Raccommodeuse de Filets
(Mending the Nets)
Oil on canvas

Breton’s depiction of a woman mending a net offers a vision of rustic beauty that is serene, harmonious, and imbued with poetic sentiment. The peasant girl is expertly rendered in traditional clothing, as she goes about her chore in contemplative silence at the shoreline. As a highly regarded painter of peasant landscapes, Breton was one of the most celebrated artists of his generation. He was strongly influenced by Millet and the Barbizon School, but romanticized the peasants he painted and concentrated on idealized compositions.
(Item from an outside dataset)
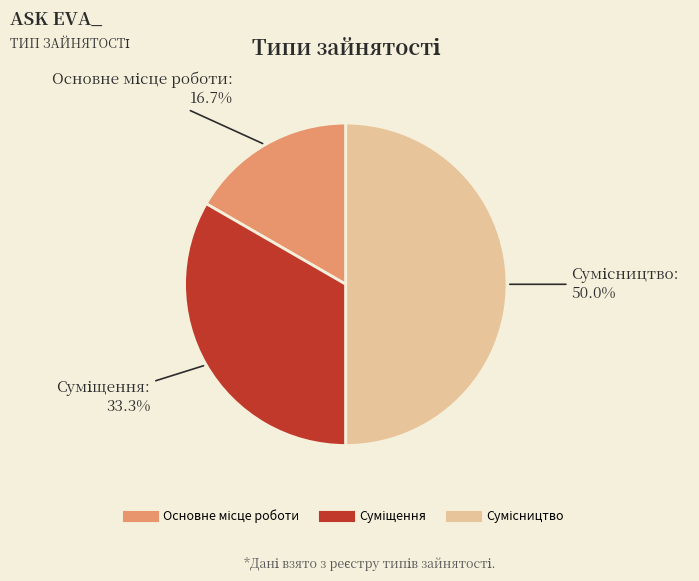

Between Суміщення and Сумісництво, which is larger?

Сумісництво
Washerwomen of the Breton Coast

Polly Sartori, Director of Sotheby's 19th Century Paintings, said, “We achieved a strong sale total of $10.8 million with a selective offering of important works. Collectors continue to be interested in high quality pictures, and we saw great interest leading up to the sale; however we did see caution among bidders and a higher unsold rate than usual. Four bidders competed for John Frederick Lewis’s The Kibab Shop, which sold for $3.4 million, the second highest price ever paid for a work by the artist and our highest price for a 19th Century painting in New York since spring of 2006. To sell a painting at this level in this new market is a wonderful accomplishment.”
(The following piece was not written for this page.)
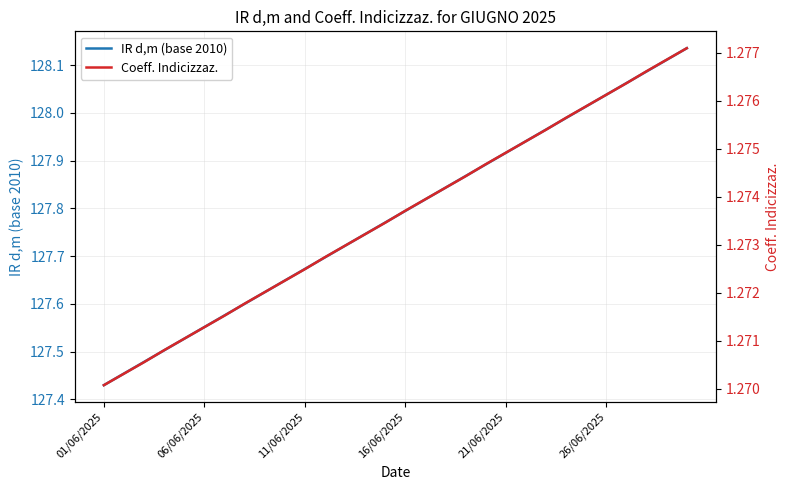

What is the spread (max minus min) of values at 19?

126.6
Among the highlights were a number of recently rediscovered works by artists such as Giovanni Boldini, Ludwig Deutsch, and Jules Breton, including his Washerwomen of the Breton Coast, which had been lost since the 1890s (est. $400/600,000). The Washerwomen was one of the first major Breton pictures to enter an American collection, purchased most likely in the early 1870s by Edwin Denison Morgan, Governor of New York during the beginning of the Civil War, and trusted advisor to Abraham Lincoln. Morgan promoted Breton’s reputation in America (as well as his own as a major collector) by sharing his impressive art collection with friends in his Washington, D.C. and New York homes, where The Washerwomen was a visitors’ favorite. After Morgan’s death, the painting was sold in his estate sale to another wealthy New York financier. Despite the importance of the work to Breton’s early career, his American reputation, and the power of the men who first owned it, by the turn of the 20th Century the painting had disappeared from view and record – only to emerge recently in a private French collection. The Washerwomen of the Breton Coast’s exhibition at Sotheby’s New York was the first public viewing in the United States in over 130 years.
(Art Knowledge News)
Throughout his career, which spanned nearly sixty years, Breton painted with an idealistic vision of the beauty and harmony of the peasant laborer working the land. In tune with these thoughts, he lived a life of sober regularity - sure and balanced without serious conflict or great difficulty. His later years were spent balancing time between the busy energetic life of Paris and the tranquility and serenity of Courrières, where he worked in a garden studio at the family brewery. Breton died in Paris on July 4, 1906.